▸ Opdracht A:
Typ uit het fragment het stuk over, beginnend bij "6-7. En de jonge" en doorlopend tot en met "er gebeurd was.".
▸ Opdracht B:
Stemmen de volgende uitspraken overeen met het fragment? Geef per uitspraak ja of nee, met de doorslaggevende woorden uit het fragment letterlijk aangehaald. (i) De vrouw kwam ongeveer drie uur later binnen. (ii) Het zelfstandig naamwoord ktēma komt zes keer voor. (iii) De vrouw werd naast haar man begraven.
▸ Opdracht C:
Ga verder met het fragment over Petrus en de verkoop van het land, vanaf de laatste zin die er staat.

▸ Fragment:
>>
6-7. En de jonge mannen stonden op, legden hem af, droegen hem naar buiten en begroeven hem. En het gebeurde na verloop van ongeveer drie uur dat ook zijn vrouw daar binnenkwam, zonder te weten wat er gebeurd was.

8-11. En Petrus antwoordde haar: Zeg mij, hebt u beiden het land (chōrion) voor zoveel verkocht? En zij zei: Ja, voor zoveel. Petrus zei tegen haar: Waarom toch hebt u met elkaar afgesproken de Geest van de Heere te verzoeken? Zie, de voeten van hen die uw man begraven hebben, zijn voor de deur en zullen u ook uitdragen. En zij viel onmiddellijk voor zijn voeten neer en gaf de geest. En toen de jongemannen binnengekomen waren, troffen zij haar dood aan, en zij droegen haar naar buiten en begroeven haar bij haar man. En er kwam grote vrees over heel de gemeente en over allen die dit hoorden. [HSV]

Opmerking 1: Petrus had blijkbaar een woord van kennis omdat hij het eigendom een ‘stuk grond’ noemde.
Opmerking 2: de boodschap is ‘je bent niet verplicht om te delen maar als je deelt wees er dan eerlijk over’ zeker als je erover verteld in de gemeenschap.

Ad 1. ktēma bezitting.
Het zelfstandig naamwoord ktēma komt vier keer voor. Hier alle teksten waar dit woord voorkomt.

Deze jonge man blijft doorvragen bij Jezus en dan zegt Jezus het volgende.
<<
[Verzamelde gegevens]
>>
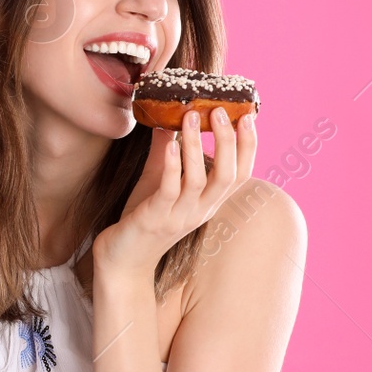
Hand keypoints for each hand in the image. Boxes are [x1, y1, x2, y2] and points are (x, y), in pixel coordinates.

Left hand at [92, 107, 257, 277]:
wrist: (122, 261)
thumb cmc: (143, 220)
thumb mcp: (158, 182)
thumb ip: (166, 153)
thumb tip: (168, 120)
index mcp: (208, 202)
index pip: (240, 174)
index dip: (248, 145)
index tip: (248, 116)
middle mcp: (200, 210)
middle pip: (228, 175)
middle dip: (229, 141)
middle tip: (220, 110)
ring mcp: (179, 216)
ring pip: (199, 180)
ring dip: (196, 146)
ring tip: (190, 116)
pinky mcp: (155, 219)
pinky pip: (169, 190)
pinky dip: (172, 165)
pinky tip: (169, 144)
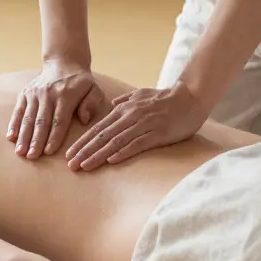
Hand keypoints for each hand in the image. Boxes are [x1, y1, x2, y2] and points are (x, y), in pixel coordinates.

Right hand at [7, 61, 106, 158]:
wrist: (63, 63)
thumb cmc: (81, 82)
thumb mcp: (94, 88)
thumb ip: (92, 103)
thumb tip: (84, 119)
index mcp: (66, 96)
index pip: (59, 120)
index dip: (53, 137)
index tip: (48, 151)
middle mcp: (48, 95)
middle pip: (41, 121)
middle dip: (36, 140)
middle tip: (32, 156)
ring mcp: (35, 94)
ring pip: (28, 118)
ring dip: (24, 136)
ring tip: (20, 152)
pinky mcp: (25, 93)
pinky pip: (18, 111)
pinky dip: (14, 124)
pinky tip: (10, 137)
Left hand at [66, 83, 208, 170]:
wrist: (191, 96)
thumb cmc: (166, 98)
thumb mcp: (141, 94)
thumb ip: (126, 101)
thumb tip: (113, 106)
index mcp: (124, 110)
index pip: (98, 128)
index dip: (83, 142)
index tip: (69, 154)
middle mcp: (130, 117)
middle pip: (102, 136)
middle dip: (84, 151)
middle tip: (70, 165)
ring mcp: (143, 125)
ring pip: (116, 142)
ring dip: (98, 155)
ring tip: (84, 166)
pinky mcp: (157, 133)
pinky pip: (137, 144)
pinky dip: (123, 152)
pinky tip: (111, 160)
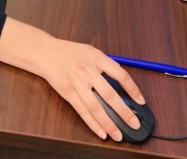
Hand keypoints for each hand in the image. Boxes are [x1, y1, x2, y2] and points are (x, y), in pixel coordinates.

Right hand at [0, 19, 144, 142]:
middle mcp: (87, 69)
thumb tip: (122, 87)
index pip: (120, 74)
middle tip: (134, 123)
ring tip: (118, 135)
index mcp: (96, 57)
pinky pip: (82, 111)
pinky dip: (92, 123)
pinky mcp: (67, 92)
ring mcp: (76, 82)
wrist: (45, 52)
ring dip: (108, 123)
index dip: (132, 89)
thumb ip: (105, 66)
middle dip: (124, 112)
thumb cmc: (70, 52)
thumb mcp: (90, 52)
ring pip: (96, 106)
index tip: (140, 101)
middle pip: (109, 94)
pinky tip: (101, 132)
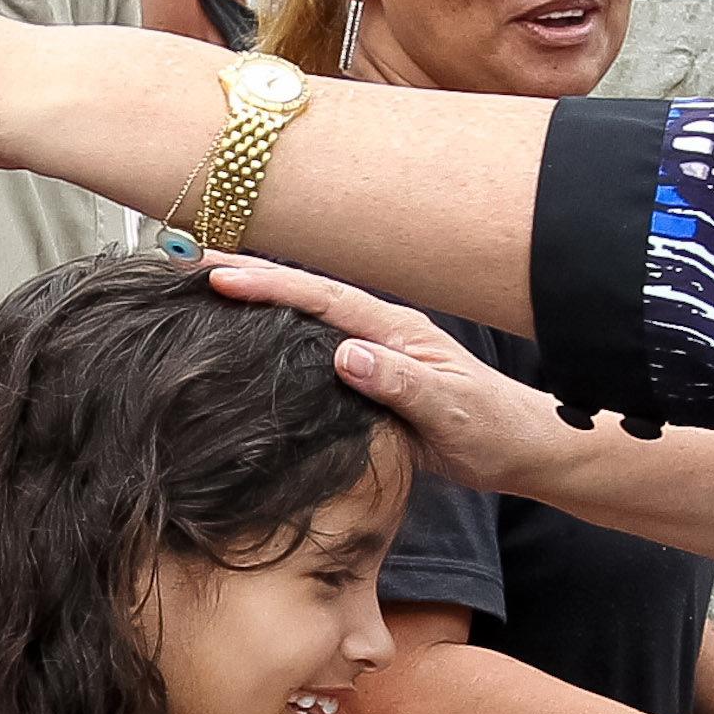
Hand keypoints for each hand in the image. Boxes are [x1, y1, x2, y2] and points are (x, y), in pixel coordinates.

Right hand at [207, 260, 574, 494]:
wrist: (523, 449)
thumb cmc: (493, 431)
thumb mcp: (450, 412)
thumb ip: (400, 384)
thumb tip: (345, 356)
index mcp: (396, 329)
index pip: (322, 299)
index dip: (270, 286)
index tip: (220, 277)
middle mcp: (381, 332)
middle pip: (304, 294)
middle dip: (250, 274)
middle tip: (190, 263)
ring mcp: (375, 352)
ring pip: (305, 318)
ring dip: (258, 299)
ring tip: (204, 288)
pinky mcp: (371, 376)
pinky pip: (312, 346)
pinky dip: (276, 333)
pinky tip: (247, 338)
<<
▸ Resultaat A:
6-7. En de jonge mannen stonden op, legden hem af, droegen hem naar buiten en begroeven hem. En het gebeurde na verloop van ongeveer drie uur dat ook zijn vrouw daar binnenkwam, zonder te weten wat er gebeurd was.

▸ Resultaat B:
(i) Ja: "En het gebeurde na verloop van ongeveer drie uur dat ook zijn vrouw daar binnenkwam"
(ii) Nee: "Het zelfstandig naamwoord ktēma komt vier keer voor."
(iii) Ja: "zij droegen haar naar buiten en begroeven haar bij haar man"

▸ Resultaat C:
Matteüs 19:20-22. De jongeman zei: ‘Daar houd ik me aan. Wat kan ik nog meer doen?’ Jezus antwoordde hem: ‘Als u volmaakt wilt zijn, ga dan naar huis, verkoop alles wat u bezit (hyparchonta) en geef de opbrengst aan de armen; dan zult u een schat in de hemel bezitten. Kom daarna terug en volg Mij.’ Na dit antwoord ging de jongeman terneergeslagen weg; hij had namelijk veel bezittingen.

Marcus 10:22. Jezus keek hem liefdevol aan en zei tegen hem: ‘Eén ding ontbreekt u: ga naar huis, verkoop alles wat u hebt (G2192) en geef de opbrengst aan de armen, dan zult u een schat in de hemel bezitten; kom daarna terug en volg Mij.’ Maar de man werd somber toen hij dit hoorde en ging terneergeslagen weg; hij had namelijk veel bezittingen.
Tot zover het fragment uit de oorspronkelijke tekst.